Some beets have already been planted in the Amalgamated Sugar Company's growing area, said Duane Grant, chairman of the Snake River Sugar Co., the growers' cooperative that controls the company.

"There are some growers planting now in Amalgamated's territory," Grant said March 10.

Amalgamated has growers in Idaho, Eastern Oregon and Eastern Washington.

Grant, who farms near Rupert, Idaho, said beet growers will continue their work "as normal," barring any court ruling that forces them to stop.

He declined to speculate about what will happen if the court does grant an injunction.

U.S. District Judge Jeffrey S. White is expected to rule at anytime on a preliminary injunction request filed by the Center for Food Safety. The organization is seeking a ban on the planting of Roundup Ready sugar beet seed.

Grant said he had no idea when the judge would make his ruling.

"The judge will make his ruling on his calendar," he said. "We will defer to his timetable."

Growers are expected to plant mostly Roundup Ready beet seed again this year, barring an injunction. About 95 percent of the U.S. sugar beet crop was planted to the biotech varieties in 2009.

Luther Markwart, executive vice president of the American Sugarbeet Growers Association, also declined to speculate about what would happen if the judge grants an injunction.

The industry is in a "holding pattern," waiting for the judge to rule, he said March 10.

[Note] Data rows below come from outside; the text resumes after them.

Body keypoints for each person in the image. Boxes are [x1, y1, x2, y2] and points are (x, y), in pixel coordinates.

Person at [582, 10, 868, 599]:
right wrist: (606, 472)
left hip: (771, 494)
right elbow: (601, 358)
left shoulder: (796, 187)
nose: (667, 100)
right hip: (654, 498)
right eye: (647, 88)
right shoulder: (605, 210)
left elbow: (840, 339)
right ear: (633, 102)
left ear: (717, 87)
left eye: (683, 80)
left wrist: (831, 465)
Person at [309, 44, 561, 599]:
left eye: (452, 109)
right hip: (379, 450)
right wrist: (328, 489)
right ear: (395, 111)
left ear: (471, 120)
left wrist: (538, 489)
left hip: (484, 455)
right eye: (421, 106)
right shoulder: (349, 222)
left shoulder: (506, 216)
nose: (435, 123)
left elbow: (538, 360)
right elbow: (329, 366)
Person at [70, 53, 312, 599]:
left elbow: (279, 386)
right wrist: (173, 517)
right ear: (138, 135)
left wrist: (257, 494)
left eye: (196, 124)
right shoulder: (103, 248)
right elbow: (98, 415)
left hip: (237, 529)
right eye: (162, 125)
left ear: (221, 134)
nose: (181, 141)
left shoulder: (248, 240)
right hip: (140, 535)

Industry attorneys have argued in court documents that an injunction would have a devastating effect on growers across the country.

"Very little conventional non-Roundup Ready sugar beet (seed) is available for 2010 or 2011 root crops," industry attorneys said in court documents filed in February.

Some growers have already ordered and paid for Roundup Ready seed.

A ban on biotech seed now would cause more than $1.4 billion in "largely permanent damage," to growers across the country, industry attorneys said in court documents.

Many growers wouldn't be able to get conventional non-Roundup Ready seed this year even if they wanted to, attorneys for the industry said.

Those who could find conventional seed supplies would be forced to find conventional herbicides that would likely be in short supply.

"If I could not plant Roundup Ready sugarbeet seed in 2010, I would most likely be unable to purchase any conventional herbicide," Grant said in court documents filed in February.

Grant said a DuPont representatives told him in 2007 that the company wouldn't inventory or manufacture any conventional herbicides because they believed sugar beet farmers would choose to plant Roundup Ready seeds and wouldn't need the company's conventional herbicides.